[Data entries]
[Begin]
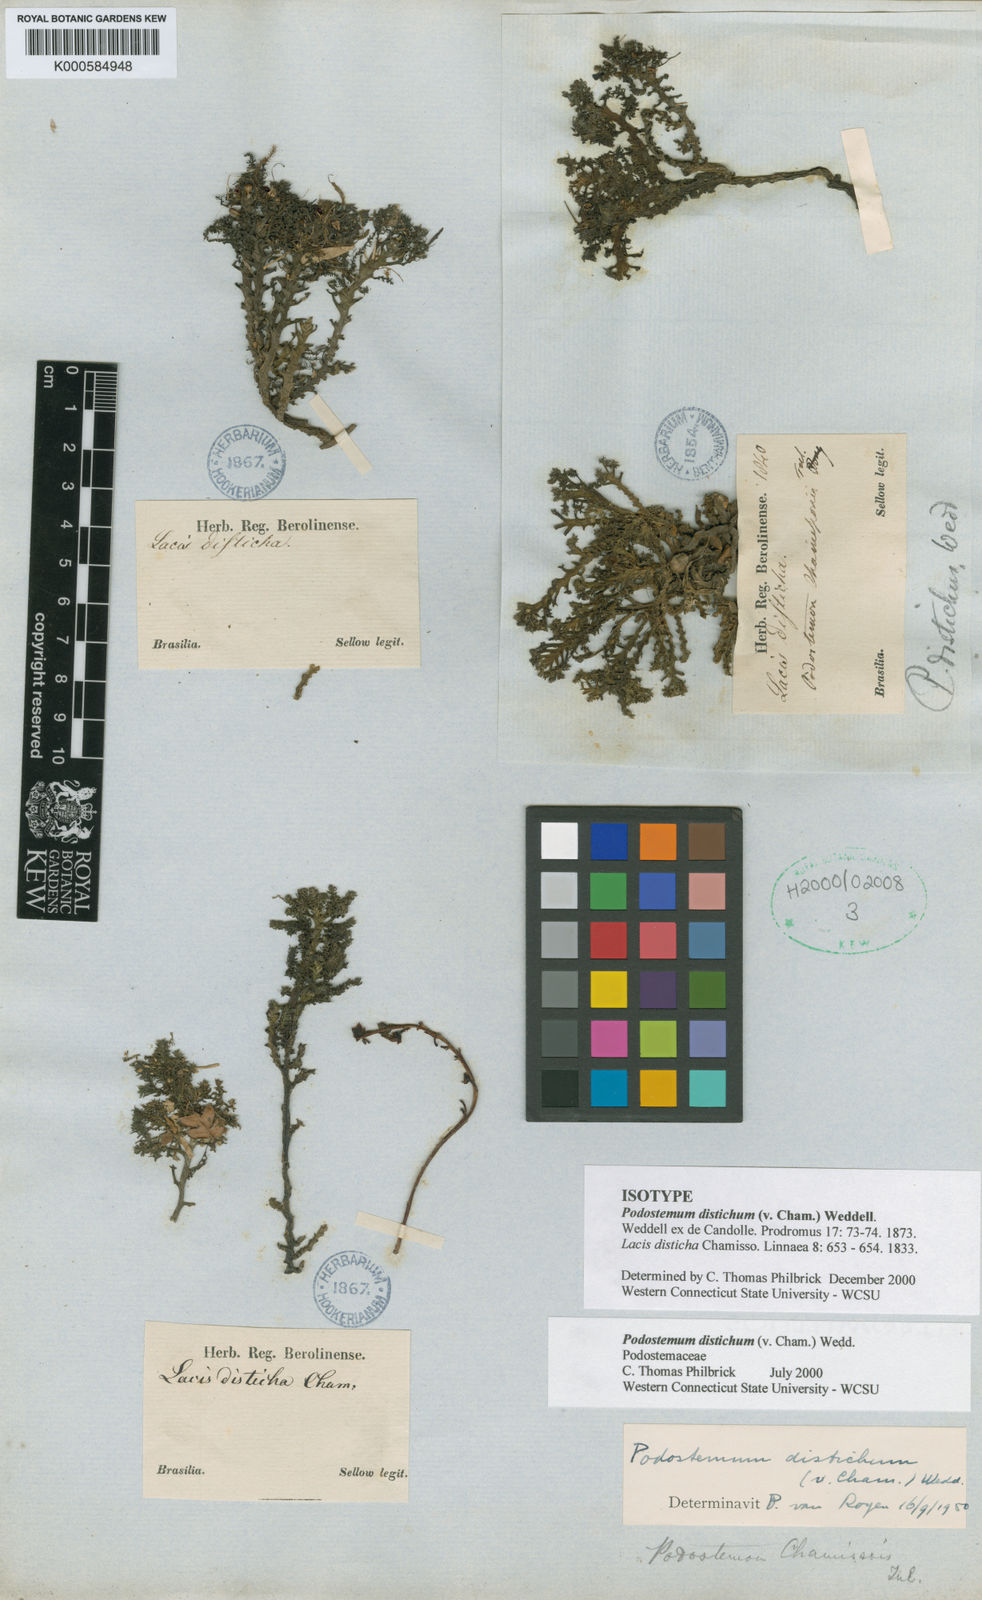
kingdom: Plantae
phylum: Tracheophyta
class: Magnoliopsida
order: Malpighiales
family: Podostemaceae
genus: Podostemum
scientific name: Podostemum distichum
[End]
## Aim of the exercise
Can you present every line of the listing as a Markdown table with the columns No. and Entry, skipping any blank lines and leaving the pictures out?

## Solved problem
| No. | Entry |
|---|---|
| 1 | kingdom: Plantae |
| 2 | phylum: Tracheophyta |
| 3 | class: Magnoliopsida |
| 4 | order: Malpighiales |
| 5 | family: Podostemaceae |
| 6 | genus: Podostemum |
| 7 | scientific name: Podostemum distichum |